How do you go about composing?
GG: I always start by finding chords on piano, then I think about the instruments that will be there. Tempo and key are also important, and must be taken into account for certain instruments. I then record demos that gradually turn into songs.
The Cool Feedback could be compared to certain types of jazz music. Does improvisation play a big role in this?
GG: Yes, the fact of improvising is what brings the group closest to jazz. And to do that you need musical support, which is provided by feedback from the guitars and enhanced by the drums.

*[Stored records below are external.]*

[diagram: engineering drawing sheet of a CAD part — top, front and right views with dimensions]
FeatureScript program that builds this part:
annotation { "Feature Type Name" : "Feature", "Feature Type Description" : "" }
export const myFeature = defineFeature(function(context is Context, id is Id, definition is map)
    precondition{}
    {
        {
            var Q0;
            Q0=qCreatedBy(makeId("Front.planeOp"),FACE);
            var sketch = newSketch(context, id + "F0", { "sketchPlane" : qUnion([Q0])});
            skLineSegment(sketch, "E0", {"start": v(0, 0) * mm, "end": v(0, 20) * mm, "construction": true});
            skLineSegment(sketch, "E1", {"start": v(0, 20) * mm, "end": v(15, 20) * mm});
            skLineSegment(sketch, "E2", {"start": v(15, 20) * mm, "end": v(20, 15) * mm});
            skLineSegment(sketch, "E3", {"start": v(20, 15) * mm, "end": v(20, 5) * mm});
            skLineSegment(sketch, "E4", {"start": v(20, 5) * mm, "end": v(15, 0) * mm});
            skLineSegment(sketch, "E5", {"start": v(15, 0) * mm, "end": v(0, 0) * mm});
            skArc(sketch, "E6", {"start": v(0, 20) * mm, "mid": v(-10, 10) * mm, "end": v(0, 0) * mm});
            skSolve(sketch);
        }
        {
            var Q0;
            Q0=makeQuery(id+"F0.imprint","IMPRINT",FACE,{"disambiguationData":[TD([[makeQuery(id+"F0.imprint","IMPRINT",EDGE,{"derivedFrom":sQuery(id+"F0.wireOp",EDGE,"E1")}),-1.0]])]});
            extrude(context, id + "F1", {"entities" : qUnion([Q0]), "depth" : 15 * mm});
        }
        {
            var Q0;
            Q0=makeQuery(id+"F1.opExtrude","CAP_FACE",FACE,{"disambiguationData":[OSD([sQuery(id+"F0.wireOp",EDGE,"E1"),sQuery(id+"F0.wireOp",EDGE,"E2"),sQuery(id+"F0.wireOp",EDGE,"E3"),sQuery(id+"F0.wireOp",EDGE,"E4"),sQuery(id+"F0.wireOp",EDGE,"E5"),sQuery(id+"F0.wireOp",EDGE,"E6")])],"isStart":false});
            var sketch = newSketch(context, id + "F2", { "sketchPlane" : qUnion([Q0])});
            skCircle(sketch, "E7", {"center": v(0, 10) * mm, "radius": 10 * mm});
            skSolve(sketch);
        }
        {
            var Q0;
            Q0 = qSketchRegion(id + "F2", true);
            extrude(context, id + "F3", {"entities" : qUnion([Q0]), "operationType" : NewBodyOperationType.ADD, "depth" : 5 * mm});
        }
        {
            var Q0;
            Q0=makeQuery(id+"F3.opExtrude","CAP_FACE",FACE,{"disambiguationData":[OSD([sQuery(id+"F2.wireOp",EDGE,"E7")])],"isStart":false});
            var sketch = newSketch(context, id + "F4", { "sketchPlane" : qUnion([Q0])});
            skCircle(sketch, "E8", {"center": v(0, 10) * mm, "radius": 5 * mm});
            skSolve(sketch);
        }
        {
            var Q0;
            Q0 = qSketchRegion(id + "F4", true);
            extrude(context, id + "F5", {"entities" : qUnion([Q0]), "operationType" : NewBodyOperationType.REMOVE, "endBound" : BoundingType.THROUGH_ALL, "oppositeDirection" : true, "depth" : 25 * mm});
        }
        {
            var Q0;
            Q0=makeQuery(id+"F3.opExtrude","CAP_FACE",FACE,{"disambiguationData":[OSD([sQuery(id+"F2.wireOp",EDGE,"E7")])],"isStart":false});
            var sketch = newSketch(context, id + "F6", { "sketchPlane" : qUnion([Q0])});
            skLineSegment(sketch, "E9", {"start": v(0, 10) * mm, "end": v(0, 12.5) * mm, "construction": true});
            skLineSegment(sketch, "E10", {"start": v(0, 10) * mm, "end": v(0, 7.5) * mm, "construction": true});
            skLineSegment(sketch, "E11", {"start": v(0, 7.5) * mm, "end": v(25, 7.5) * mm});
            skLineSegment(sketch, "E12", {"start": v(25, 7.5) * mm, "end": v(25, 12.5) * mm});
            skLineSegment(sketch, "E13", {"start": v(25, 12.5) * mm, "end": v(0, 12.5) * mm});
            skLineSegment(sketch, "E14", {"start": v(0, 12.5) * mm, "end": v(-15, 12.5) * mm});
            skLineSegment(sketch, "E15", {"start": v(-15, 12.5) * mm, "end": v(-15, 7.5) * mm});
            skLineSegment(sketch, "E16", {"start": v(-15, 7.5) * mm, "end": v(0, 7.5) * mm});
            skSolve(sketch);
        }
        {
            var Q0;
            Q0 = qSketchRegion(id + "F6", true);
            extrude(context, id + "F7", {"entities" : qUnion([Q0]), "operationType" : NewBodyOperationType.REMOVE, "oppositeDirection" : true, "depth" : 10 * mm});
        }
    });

JBL: Yes, of course, improvisation plays a big part, it has its place, it contributes to the construction of the tracks.
It’s a music that we’re trying to build and that’s influenced by so much other musical forms, the members of the group know a lot of things, that’s why they manage to find themes, colours and improvise together and that’s what makes it a whole.
PM: Improvisation is fundamental to this project. It’s essential and it offers a great deal of freedom that you find in free jazz, but with a more classical aesthetic in the solos.
How does this work out on stage?
GG: The music is written down and allows the soloists to improvise, but each of them makes it evolve as they see it. I indicate the changes of theme, I act a bit as conductor and with Jean-Bernard we mainly wave to each other and all the musicians listen to what the others are doing, and we have to know how to stop at the right moment together!
PM: For me it was a great pleasure to play on stage with the group. The total openness allows you to explore infinite possibilities of improvisation.
JBL: On stage it’s all about listening, it’s all about magic. There’s no recipe for it, that’s why I use the word magic, the band’s sound really takes shape, there’s really a sound that’s there, and it plays, and it plays, and it plays!
It’s amazing to get together with people like Jean-Bernard who’s a magnificent drummer. Everyone is tuned in to what’s going on.
What are your plans for the future?
JBL: To find a tour manager and a circuit to do more concerts.
GG: Yes, that’s what we miss the most. Making records is great but live shows are irreplaceable and we miss them.
How can we buy your records?
GG: Through our distributor Kuroneko
And our label Milano Records
The last word!
GG: Feedback has no end, it’s a living immaterial material that you can nevertheless shape to your heart’s content.